Of course, it is already a reality. We classify and make ordinal statements as a matter of course. However, the real question is: Is it possible to make measurement that accords to the properties required by the instantiation of a concatenation function using a standard measurement unit?

To answer this question, steps 1 to 3 above are required. So, put away the Hierarchical Linear Modelling, Structural Equation Models, and all those over-powered statistical modelling and scaling techniques that demand an additive concatenation unit. Sit down, and first THINK about Step 1 and how you aim to define the technical, normative, meaning of the constructs you propose.
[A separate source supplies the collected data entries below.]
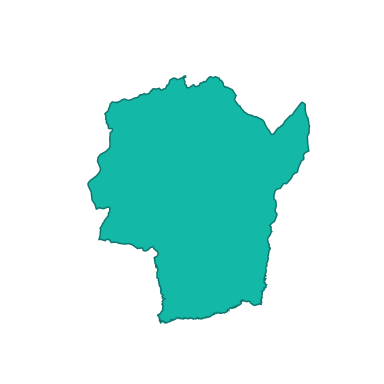 outline of Luwu Utara, Sulawesi Selatan, Indonesia, rotated 28°
{"feature_id": "22746128B26232805086319", "entity_name": "Luwu Utara", "entity_type": "district", "adm_level": 2, "iso_a3": "IDN", "parent_name": "Indonesia", "parent_adm1": "Sulawesi Selatan", "projection": "natural_earth1", "projection_center": [120.334, -2.406], "detail": "fine", "context": "isolated", "style": "filled", "palette": "teal", "viewbox_px": 384, "rotation_deg": 28, "n_neighbors": 0, "source": "geoboundaries", "source_scale": "gbopen_adm2", "svg_char_len": 6045}
<svg xmlns="http://www.w3.org/2000/svg" viewBox="0 0 384 384"><g transform="rotate(28 192 192)"><path d="M224.1,321.1L225.3,319.9L225.8,320.0L225.6,322.9L226.4,320.6L227.3,319.6L228.0,319.7L228.7,320.3L229.1,319.8L229.9,320.2L230.3,319.4L231.2,319.2L232.3,317.5L233.5,316.7L233.6,315.4L233.3,314.8L234.0,313.9L234.8,314.8L237.2,311.8L237.2,310.6L238.5,309.7L238.9,310.1L239.2,309.2L241.2,309.4L242.4,308.5L243.8,308.3L244.3,307.7L244.1,306.8L245.2,306.9L246.5,306.0L247.8,305.9L248.6,305.4L248.7,304.5L249.7,304.4L250.5,303.6L252.8,303.6L253.6,302.6L255.0,302.3L256.0,300.1L256.5,300.2L256.5,300.8L257.3,300.8L257.7,300.1L258.8,300.2L259.7,299.6L259.7,299.1L260.8,298.9L262.2,296.8L262.9,296.8L264.0,295.9L263.8,295.0L265.2,294.8L266.4,293.7L267.0,291.9L267.4,291.8L268.1,290.3L269.1,289.6L268.3,289.2L268.4,288.7L269.6,287.8L270.8,287.6L271.5,285.9L273.0,286.3L274.8,285.3L276.0,284.0L277.4,283.5L277.4,283.1L278.7,281.9L279.1,281.1L278.9,280.9L279.2,279.8L278.9,279.4L280.0,279.4L279.7,278.9L279.8,277.2L281.2,275.6L281.2,276.0L281.6,276.1L283.3,274.8L283.4,274.0L284.2,273.6L283.3,273.2L283.8,272.8L284.4,273.0L284.8,272.5L284.6,271.5L285.4,271.6L285.6,270.7L286.5,270.3L286.6,269.1L287.4,268.6L287.7,267.2L287.4,266.2L286.5,266.1L286.0,265.5L286.7,265.0L286.9,263.8L287.4,263.4L288.1,264.3L288.5,263.7L291.7,263.2L293.2,261.9L294.7,261.6L295.8,262.5L296.7,262.4L298.2,263.0L300.6,262.7L304.1,259.2L305.7,258.7L305.2,258.2L305.3,257.3L305.0,257.5L305.2,257.1L304.1,256.0L303.9,255.3L304.5,255.6L304.5,255.3L303.4,254.4L303.3,252.7L303.6,252.4L302.5,251.3L301.7,248.5L301.1,247.8L301.1,247.2L300.2,246.8L301.5,245.4L301.6,244.2L301.1,244.0L300.6,242.8L300.9,242.4L301.7,242.3L302.0,241.2L301.2,239.9L301.3,239.0L300.5,239.4L299.6,238.0L297.9,237.8L297.1,235.7L297.9,235.8L297.8,233.9L296.6,234.5L296.8,234.0L295.9,232.8L296.1,231.8L296.6,231.4L295.8,230.8L295.5,231.3L295.0,229.1L295.1,228.1L294.5,227.2L294.3,226.1L293.0,225.2L292.6,223.7L292.8,221.9L291.2,219.9L291.5,218.7L290.7,215.5L290.1,214.2L289.1,213.0L289.1,211.9L287.6,207.8L287.7,205.3L287.3,204.7L285.9,204.5L284.9,202.1L283.3,201.3L280.8,198.1L280.6,196.7L281.2,193.0L280.7,190.1L281.1,189.5L279.8,188.9L278.2,185.6L276.2,185.2L277.3,181.7L278.6,179.0L277.9,172.9L277.2,171.4L274.9,170.4L273.9,169.1L273.0,165.1L270.8,161.2L269.5,160.2L267.5,159.7L266.7,157.7L266.2,157.6L265.3,153.6L264.9,153.0L265.0,151.2L265.7,149.6L268.2,147.3L268.6,145.3L268.3,144.2L268.8,143.0L268.6,142.1L268.9,141.5L271.4,140.4L271.8,139.4L273.0,134.2L273.2,131.5L272.8,130.3L273.9,127.2L275.2,125.8L275.6,124.8L274.5,120.3L274.0,113.0L275.3,111.0L274.6,109.0L273.5,108.0L273.0,105.7L273.9,103.4L275.9,101.0L271.8,95.5L267.6,88.5L267.6,84.7L266.9,83.9L266.7,82.8L266.1,82.2L264.7,78.4L263.6,78.0L262.7,76.1L259.3,71.9L258.3,71.7L255.1,68.5L253.2,66.0L250.9,61.6L249.8,61.2L247.0,61.1L246.6,61.7L244.5,73.9L244.5,76.0L243.6,78.0L242.9,78.4L240.8,85.8L240.6,90.7L239.8,91.2L239.5,92.8L237.8,95.6L236.8,102.5L235.7,103.6L234.6,103.7L230.7,101.2L229.4,100.9L225.0,98.2L223.0,96.3L220.4,95.2L213.3,95.4L212.0,96.2L208.7,96.3L205.5,97.2L200.1,96.7L199.2,96.1L196.9,95.5L194.1,93.7L191.9,93.5L186.9,91.1L186.0,90.2L185.6,85.9L184.9,85.9L179.8,82.8L174.1,83.0L172.4,83.4L171.8,84.0L169.5,82.9L168.0,80.9L165.3,79.7L164.0,80.2L162.7,78.8L158.7,79.2L156.9,81.2L154.3,81.5L153.6,82.0L152.6,85.3L152.5,88.0L150.7,88.9L150.0,90.3L148.2,92.0L148.3,95.2L147.1,95.8L146.5,96.9L145.1,97.5L143.8,96.6L142.9,96.6L140.4,101.6L138.4,102.1L137.7,101.8L137.0,100.5L136.4,100.7L134.8,99.8L133.8,97.7L131.8,96.3L131.3,95.0L132.5,93.6L131.8,92.6L130.8,93.3L130.0,94.9L130.0,96.1L128.8,96.5L127.6,98.6L125.9,99.7L124.1,99.4L122.2,100.1L120.1,103.3L120.1,105.0L120.9,107.0L120.5,108.6L119.7,109.6L120.1,111.9L119.9,113.1L119.4,114.0L118.5,114.4L117.4,116.4L117.0,116.7L114.4,115.8L112.3,117.8L109.6,118.9L108.8,119.7L108.8,121.2L108.0,122.7L108.2,123.5L107.8,125.2L105.4,127.7L103.7,127.4L102.4,129.5L100.6,130.5L100.1,131.9L100.1,133.4L96.7,136.6L95.7,137.8L95.5,138.7L92.2,141.4L90.8,141.2L88.6,141.7L87.1,143.3L84.7,147.3L84.8,147.7L83.5,147.8L83.4,148.5L79.2,150.0L78.5,152.7L79.1,154.8L79.6,159.0L80.0,159.6L78.3,163.7L79.1,164.2L81.0,166.6L81.6,168.2L83.0,168.8L83.1,169.9L84.0,170.6L84.2,171.5L86.2,171.8L86.5,172.7L87.5,173.1L87.6,174.0L88.3,174.9L89.7,174.8L91.5,173.4L92.5,174.1L92.9,175.6L92.0,177.9L92.1,178.7L92.7,179.3L94.1,183.0L97.3,188.4L98.5,191.5L96.9,196.7L93.4,202.0L92.9,205.9L94.2,209.3L100.0,214.0L101.0,216.1L100.8,219.3L100.0,222.8L96.6,230.0L96.2,233.0L96.4,233.8L97.7,235.4L103.0,239.3L107.5,246.0L112.4,248.7L115.6,252.0L117.6,249.4L120.8,248.7L122.2,247.8L124.9,244.5L126.8,244.6L128.1,246.9L128.4,248.6L128.1,249.9L128.8,250.9L129.2,252.5L128.1,258.3L128.5,259.7L127.9,261.4L128.2,263.7L127.9,266.8L128.1,267.5L129.4,268.5L129.7,270.2L131.1,273.1L132.2,277.6L133.4,276.7L138.2,275.8L138.8,274.0L140.1,273.2L141.9,273.1L144.3,274.5L149.0,271.6L151.0,271.8L157.4,269.4L160.0,267.4L164.0,266.6L170.7,267.5L171.6,266.5L173.2,265.7L173.9,264.8L174.9,264.8L176.4,266.5L178.7,266.0L180.5,263.4L181.3,260.8L183.1,258.5L185.1,260.0L188.0,260.7L189.2,260.5L191.1,262.4L191.5,264.1L190.6,266.7L189.9,266.8L189.5,268.0L191.3,269.4L191.0,269.9L191.9,270.7L192.6,272.1L195.8,274.0L194.6,274.2L195.3,275.2L197.4,275.7L198.4,276.4L199.0,280.0L200.1,281.5L200.9,283.6L201.9,284.4L202.5,284.2L203.4,284.6L204.0,285.5L203.8,285.8L205.6,287.5L205.5,288.0L206.0,288.1L207.0,289.7L207.5,290.2L207.8,289.8L208.4,290.0L209.7,292.2L210.8,292.5L210.6,293.5L211.1,293.7L211.0,294.3L211.7,294.9L211.7,295.6L213.1,296.5L214.7,296.6L214.7,298.3L215.3,298.5L215.5,299.6L215.8,299.6L216.0,298.8L218.2,298.9L217.7,299.6L217.8,300.3L217.3,300.6L217.0,301.4L217.1,302.6L218.3,303.5L218.1,305.1L219.0,305.3L219.4,306.1L219.8,305.9L220.3,306.6L220.6,307.4L220.4,308.2L221.8,310.1L221.1,311.5L221.2,314.2L220.6,315.0L220.8,315.5L219.6,316.2L219.7,317.0L223.2,318.9L222.9,319.5L223.5,319.8L223.4,320.5L224.1,321.1ZM224.8,321.9L225.5,320.9L225.4,320.0L224.9,321.2L224.8,321.9Z" fill="#14b8a6" stroke="#0f766e" stroke-width="1.5"/></g></svg>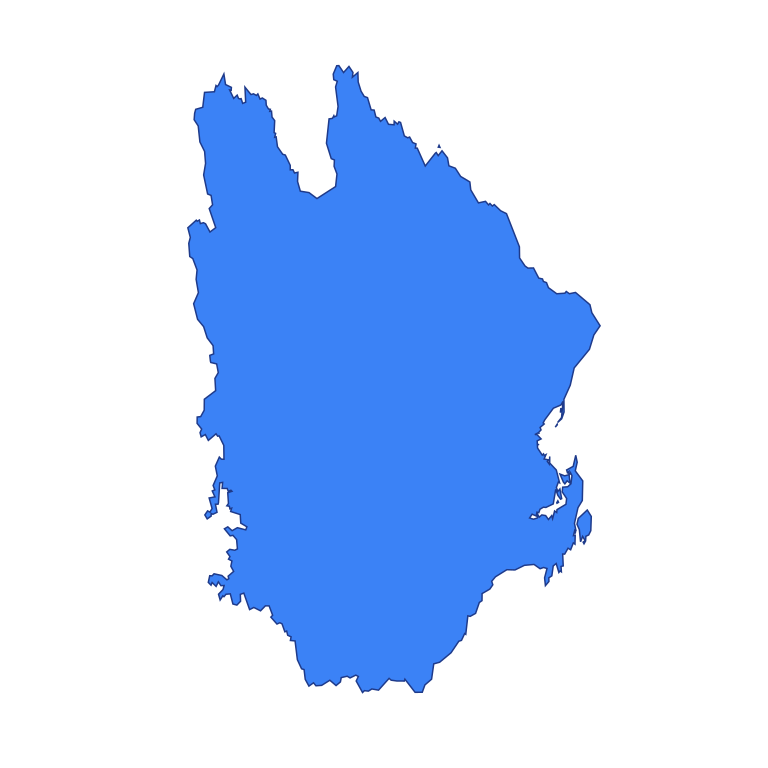 Ennistimon Lea-4, Clare, Ireland (Natural Earth projection), rotated 98°
{"feature_id": "5873133B68826952408481", "entity_name": "Ennistimon Lea-4", "entity_type": "district", "adm_level": 2, "iso_a3": "IRL", "parent_name": "Ireland", "parent_adm1": "Clare", "projection": "natural_earth1", "projection_center": [-9.187, 53.0], "detail": "fine", "context": "isolated", "style": "filled", "palette": "blue", "viewbox_px": 768, "rotation_deg": 98, "n_neighbors": 0, "source": "geoboundaries", "source_scale": "gbopen_adm2", "svg_char_len": 6139}
<svg xmlns="http://www.w3.org/2000/svg" viewBox="0 0 768 768"><g transform="rotate(98 384 384)"><path d="M561.2,196.1L556.6,193.2L553.0,193.8L550.6,191.1L540.6,191.1L537.8,188.5L546.3,184.6L544.6,183.6L545.3,182.2L540.0,183.3L539.2,181.2L527.5,183.4L527.3,181.4L521.0,178.9L522.2,176.1L515.0,174.4L516.0,172.6L507.2,173.6L507.8,175.3L501.8,174.7L501.9,173.7L495.5,176.0L479.5,174.7L471.8,171.4L452.3,173.7L443.4,182.5L434.6,181.8L427.9,184.2L439.2,185.2L443.7,191.2L446.3,190.0L445.0,188.7L446.6,188.9L447.2,187.3L445.9,187.0L448.6,185.1L456.8,185.0L460.2,187.8L461.3,192.7L466.0,192.5L472.0,187.2L477.8,187.1L484.3,195.2L487.2,195.1L486.0,197.4L493.9,198.3L491.0,199.6L495.3,202.3L491.8,205.6L491.7,209.5L494.3,211.8L492.1,213.4L495.4,213.6L497.1,217.2L496.4,221.2L492.3,219.2L493.5,215.0L489.6,214.7L489.9,212.8L486.3,212.1L483.8,209.0L483.7,206.5L479.2,199.7L464.4,199.3L470.0,196.4L473.5,193.1L472.8,192.1L463.5,195.2L466.2,196.9L462.5,198.9L456.9,197.7L457.4,196.4L445.2,201.4L439.2,208.9L432.7,209.8L440.3,209.2L438.0,211.5L436.2,210.6L436.0,215.0L431.4,213.8L432.5,215.4L431.0,216.3L432.4,217.4L426.1,223.0L423.2,223.6L422.1,222.0L423.1,223.6L419.0,224.4L416.5,220.8L412.7,225.6L413.1,227.6L410.7,224.3L411.9,223.3L410.6,224.2L407.6,222.1L405.3,223.4L401.3,219.8L400.4,221.0L397.1,219.8L384.4,212.9L380.1,205.8L376.3,204.3L392.5,203.5L397.9,206.7L393.7,203.2L386.7,201.8L374.1,203.7L359.3,199.4L341.6,197.9L321.1,185.4L306.2,183.0L296.3,178.1L284.5,188.1L276.8,191.1L266.7,207.1L268.8,213.0L267.0,216.4L268.9,217.5L270.6,225.5L265.7,234.6L261.0,237.2L260.3,240.4L257.9,241.7L257.6,245.5L248.3,252.1L249.2,257.6L247.5,260.8L240.3,267.3L229.3,269.0L198.3,286.4L196.2,292.6L191.0,299.8L192.7,301.5L190.5,304.2L192.1,305.4L189.0,308.9L191.5,315.7L179.7,325.1L172.0,327.1L167.8,337.0L160.4,343.4L158.9,350.1L151.2,352.6L145.0,359.0L150.3,362.1L147.5,364.5L148.3,365.3L162.4,373.5L145.8,383.9L146.0,385.8L141.8,385.7L140.9,389.3L135.9,393.0L136.9,394.8L135.5,398.4L122.7,404.0L122.3,405.7L124.8,406.7L122.3,410.5L125.9,410.1L126.2,415.7L120.0,420.0L124.4,424.0L121.4,426.2L120.7,429.2L114.1,431.9L114.3,434.9L102.7,440.2L102.0,443.6L97.2,447.5L88.5,451.6L79.2,453.2L84.6,458.0L79.8,458.1L74.4,462.9L81.2,467.4L75.0,473.0L75.4,475.1L84.2,477.4L89.6,476.1L90.7,472.4L96.6,473.3L115.6,468.1L125.0,468.2L126.4,470.4L125.3,471.0L128.1,472.0L129.1,475.3L153.6,474.5L168.2,467.6L169.0,464.3L175.4,463.7L182.6,459.8L195.2,459.4L209.7,476.2L204.9,484.9L204.7,493.7L195.5,497.8L186.3,498.7L187.5,502.0L184.5,504.0L185.0,506.6L180.5,507.3L171.0,513.6L170.6,516.3L163.9,522.5L154.3,525.2L154.9,526.6L150.9,526.2L150.4,527.8L138.4,528.9L135.3,532.0L129.4,533.4L129.9,535.1L127.8,534.8L127.7,536.7L124.3,539.4L119.5,540.4L117.7,544.3L119.1,546.4L114.3,549.3L116.0,550.5L114.8,553.6L115.9,556.0L109.4,563.0L124.2,560.2L125.8,563.0L120.7,565.5L121.9,565.3L121.5,567.8L118.4,569.6L122.1,572.6L114.3,577.8L114.4,576.2L111.5,576.4L109.5,582.6L99.3,585.7L111.1,589.5L112.7,590.7L111.8,591.9L118.2,592.6L120.2,602.3L135.2,602.0L138.2,608.7L142.3,609.2L148.7,608.8L154.3,603.9L169.9,600.0L178.7,594.0L190.4,591.4L202.1,591.7L220.4,585.1L221.3,581.5L230.4,578.7L234.6,581.5L252.6,572.4L257.7,577.5L250.2,583.0L249.4,585.2L250.7,588.2L247.3,589.6L248.8,591.6L247.9,592.7L256.6,600.0L265.8,596.2L271.9,596.9L284.8,594.1L286.4,590.8L297.1,585.0L306.5,584.6L319.4,580.5L331.0,583.7L345.9,577.6L352.3,570.6L362.9,565.5L369.8,558.6L377.9,556.9L379.9,560.5L385.5,559.1L386.8,558.5L387.4,552.5L395.8,549.7L402.0,552.2L414.0,549.8L424.1,559.8L435.0,558.4L441.8,561.0L442.7,564.4L449.0,563.6L454.0,558.3L457.8,559.4L461.8,557.7L458.9,553.9L464.3,550.1L456.7,543.4L458.8,541.5L458.4,540.0L467.1,534.1L480.8,532.0L481.1,534.6L479.3,536.9L488.8,539.6L498.2,536.3L508.3,539.1L512.4,536.8L513.8,539.2L519.3,535.7L521.2,541.3L531.3,536.9L535.1,538.6L534.2,541.0L538.6,543.2L542.2,540.3L538.9,536.8L536.3,537.1L536.8,535.3L534.3,531.5L526.5,534.2L526.1,531.6L524.5,531.4L504.8,532.9L503.9,530.1L509.9,529.8L509.3,524.7L511.9,523.3L510.5,520.8L511.4,519.6L513.4,523.6L524.0,521.4L526.5,522.7L526.6,520.1L529.1,519.2L528.2,517.6L531.6,518.1L533.3,508.2L541.7,506.5L544.5,499.9L547.7,500.6L546.7,509.2L550.4,514.0L547.2,518.8L549.6,521.9L555.8,515.2L554.9,512.5L558.6,508.3L567.7,506.2L569.4,508.6L569.2,513.7L572.2,516.4L576.4,512.5L579.1,513.6L580.4,510.0L585.8,510.3L590.5,506.8L596.0,511.6L598.4,510.6L599.8,512.3L596.2,517.9L595.6,525.9L597.9,527.5L598.1,529.9L604.9,530.4L607.3,527.3L604.5,526.6L607.8,522.1L603.0,520.5L606.4,517.4L605.8,514.3L609.9,514.8L615.2,518.6L620.7,516.2L616.2,514.1L616.9,512.9L614.2,511.2L613.2,507.0L622.9,503.0L623.4,498.9L619.1,495.8L612.3,497.0L610.6,493.7L626.1,485.7L623.4,481.8L625.8,474.7L620.2,470.6L619.7,466.9L628.5,462.1L630.6,463.6L636.6,456.6L634.9,453.9L635.7,451.6L643.2,447.7L642.2,446.0L646.2,444.4L647.3,440.8L651.0,441.0L650.8,436.3L669.1,431.4L677.5,426.0L677.9,423.4L687.4,420.9L693.6,416.3L689.7,412.2L692.3,409.4L691.1,403.8L684.9,396.4L689.3,389.5L685.1,385.7L680.7,385.5L678.5,379.8L679.8,376.7L676.2,371.4L677.2,368.7L682.0,370.2L692.5,362.3L690.4,360.7L690.3,356.7L687.7,353.6L687.9,346.8L674.8,338.0L676.3,335.7L676.3,329.9L675.3,322.5L673.4,322.2L685.0,310.3L683.9,303.2L676.3,301.6L669.7,295.8L654.2,295.8L651.8,290.2L640.8,280.2L628.3,274.1L627.1,271.6L619.9,269.4L620.5,268.2L601.9,268.7L602.1,266.3L598.4,261.4L587.1,259.2L584.9,256.8L577.9,257.7L572.3,250.6L567.7,248.3L564.4,249.9L559.4,246.8L550.8,236.5L549.9,228.4L544.0,219.7L541.8,210.3L545.2,203.7L543.5,200.5L544.0,196.9L553.6,198.0L561.2,196.1ZM514.4,163.7L511.4,162.5L506.7,162.9L505.0,160.3L500.5,158.8L486.3,160.3L480.5,165.2L490.1,172.9L496.0,173.4L501.0,170.3L512.9,167.4L507.3,166.1L511.1,163.0L512.9,164.8L514.4,163.7ZM457.7,191.0L454.4,189.2L456.2,186.0L448.0,188.1L449.8,192.3L448.7,197.2L456.2,192.7L457.7,191.0ZM385.6,204.7L383.2,205.5L387.7,205.4L385.6,204.7ZM141.9,361.5L140.0,362.7L141.9,363.2L141.9,361.5ZM475.5,195.6L477.5,196.4L478.0,196.1L476.9,194.7L475.5,195.6ZM505.6,174.0L503.5,173.7L502.7,173.9L504.0,174.5L505.6,174.0ZM402.9,208.4L400.2,206.7L399.7,206.9L402.9,208.4Z" fill="#3b82f6" stroke="#1e3a8a" stroke-width="1.5"/></g></svg>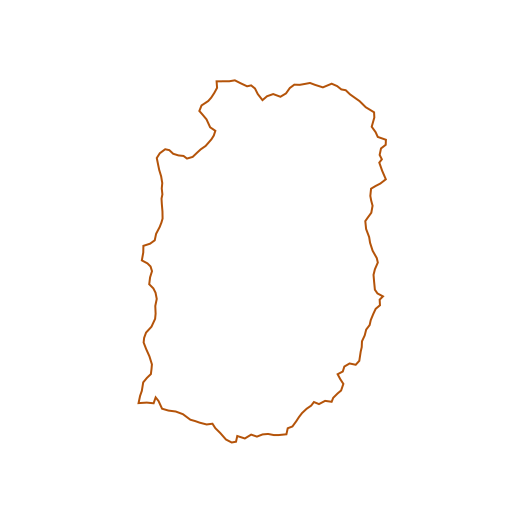 Pariquera-Açu, São Paulo, Brazil, rotated 158°
{"feature_id": "56859067B89497836520206", "entity_name": "Pariquera-Açu", "entity_type": "district", "adm_level": 2, "iso_a3": "BRA", "parent_name": "Brazil", "parent_adm1": "São Paulo", "projection": "albers", "projection_center": [-47.849, -24.682], "detail": "fine", "context": "isolated", "style": "outline", "palette": "amber", "viewbox_px": 512, "rotation_deg": 158, "n_neighbors": 0, "source": "geoboundaries", "source_scale": "gbopen_adm2", "svg_char_len": 2435}
<svg xmlns="http://www.w3.org/2000/svg" viewBox="0 0 512 512"><g transform="rotate(158 256 256)"><path d="M277.6,371.6L283.5,372.2L285.7,375.9L290.2,378.3L294.5,381.8L296.7,386.6L300.2,389.0L306.7,387.3L311.3,384.0L312.5,377.6L313.5,372.1L314.1,365.4L315.6,358.7L318.1,353.9L319.7,348.2L322.1,344.6L323.8,339.6L326.1,332.2L328.6,325.7L331.2,322.4L334.4,319.0L340.3,314.0L344.0,308.5L349.6,307.1L356.6,307.6L359.2,301.5L363.5,294.7L359.4,289.8L357.7,285.8L358.1,280.9L362.2,275.9L365.6,269.8L363.3,264.4L362.9,259.6L364.1,253.4L368.1,247.4L370.7,240.1L373.1,235.5L379.4,229.6L386.6,226.2L390.4,222.0L392.6,217.9L392.7,211.0L392.4,202.9L393.1,194.5L395.2,190.4L397.7,185.9L402.7,183.9L407.9,181.1L412.4,173.7L415.9,169.7L420.0,163.6L412.2,161.0L406.1,157.8L402.0,162.5L400.7,158.1L400.3,149.6L395.1,145.5L388.7,141.9L383.0,136.7L378.2,128.8L374.2,125.7L370.7,122.6L364.9,118.3L359.2,116.8L358.2,111.6L355.4,105.1L352.6,97.1L348.4,92.2L344.1,91.3L340.8,96.1L334.7,91.0L327.4,92.2L322.8,88.2L316.7,88.1L311.5,86.5L306.4,83.2L302.1,81.5L294.6,79.3L291.1,84.4L286.1,84.3L280.6,87.7L276.6,90.5L272.2,93.1L266.3,95.4L260.9,96.6L257.0,98.9L253.1,95.1L246.2,95.8L240.5,92.5L237.5,95.6L231.8,98.0L227.5,99.4L222.9,104.7L224.0,110.2L224.6,115.8L218.8,116.4L215.5,120.4L209.5,121.3L204.3,117.8L199.5,120.1L196.9,124.5L194.7,128.2L192.1,131.9L189.7,137.2L185.0,141.6L181.4,146.5L176.5,149.4L173.6,153.6L168.9,158.4L164.8,162.2L159.5,163.9L157.7,169.2L153.4,171.0L157.4,175.8L158.4,180.2L156.1,188.0L154.1,194.5L150.7,199.2L145.5,204.3L144.8,208.8L145.9,217.2L145.3,225.5L144.0,231.2L143.8,239.8L141.6,247.4L137.9,249.8L132.9,252.9L129.1,258.9L128.4,264.5L127.5,268.9L124.1,275.3L119.0,276.1L113.6,276.6L106.9,278.5L107.1,287.8L106.7,296.4L103.1,298.5L103.5,303.4L99.8,308.9L94.1,310.5L92.0,315.1L98.5,320.8L98.7,326.0L100.3,332.5L94.4,340.1L92.7,345.0L95.5,348.8L98.5,352.8L102.0,360.9L104.6,364.9L108.3,370.7L110.7,376.1L114.5,378.5L117.1,383.1L121.3,387.4L130.8,387.3L137.2,392.6L141.1,396.2L145.6,397.1L151.3,398.3L156.3,400.5L161.7,399.1L167.3,395.5L173.7,394.5L179.4,399.7L185.9,400.0L191.6,398.1L193.7,405.5L194.2,411.7L196.6,416.0L200.7,416.7L205.8,422.2L209.8,426.8L215.2,428.0L227.1,432.7L229.1,426.5L233.6,422.8L238.2,419.6L242.2,417.6L250.1,416.0L254.2,411.7L252.6,407.1L250.7,401.2L250.3,392.5L246.8,387.3L250.0,383.5L253.6,380.9L261.5,376.9L267.3,375.6L271.8,373.9L277.6,371.6Z" fill="none" stroke="#b45309" stroke-width="2"/></g></svg>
Then, if you wish to construct measurement using an additive concatenation unit, use the Rasch model as your means of operationalising this. Begin to construct your measurement with that very specific, proposed normative meaning in mind. Then, if you are successful in producing measurement with the properties you specified, maintain it via metrology.

Barrett, P. T., & Kline, P. (1981) A comparison between Rasch analysis and factor analysis of items in the EPQ. Personality Study and Group Behaviour, 1, 2, 11-28 Cronbach, L.J., & Meehl, P. (1955) Construct validity in Psychological Tests. Psychological Bulletin, 52,, 281-302.

Maraun, M. (1998) Measurement as a Normative Practice. Theory and Psychology, 8, 4, 435-461. Rozeboom, R. (1966) Scaling Theory and the Nature of Measurement. Synthese, 16, 170-233. Wood, R. (1978) Fitting the Rasch Model: a heady tale. British Journal of Mathematical and Statistical Psychology, 31, 27-32.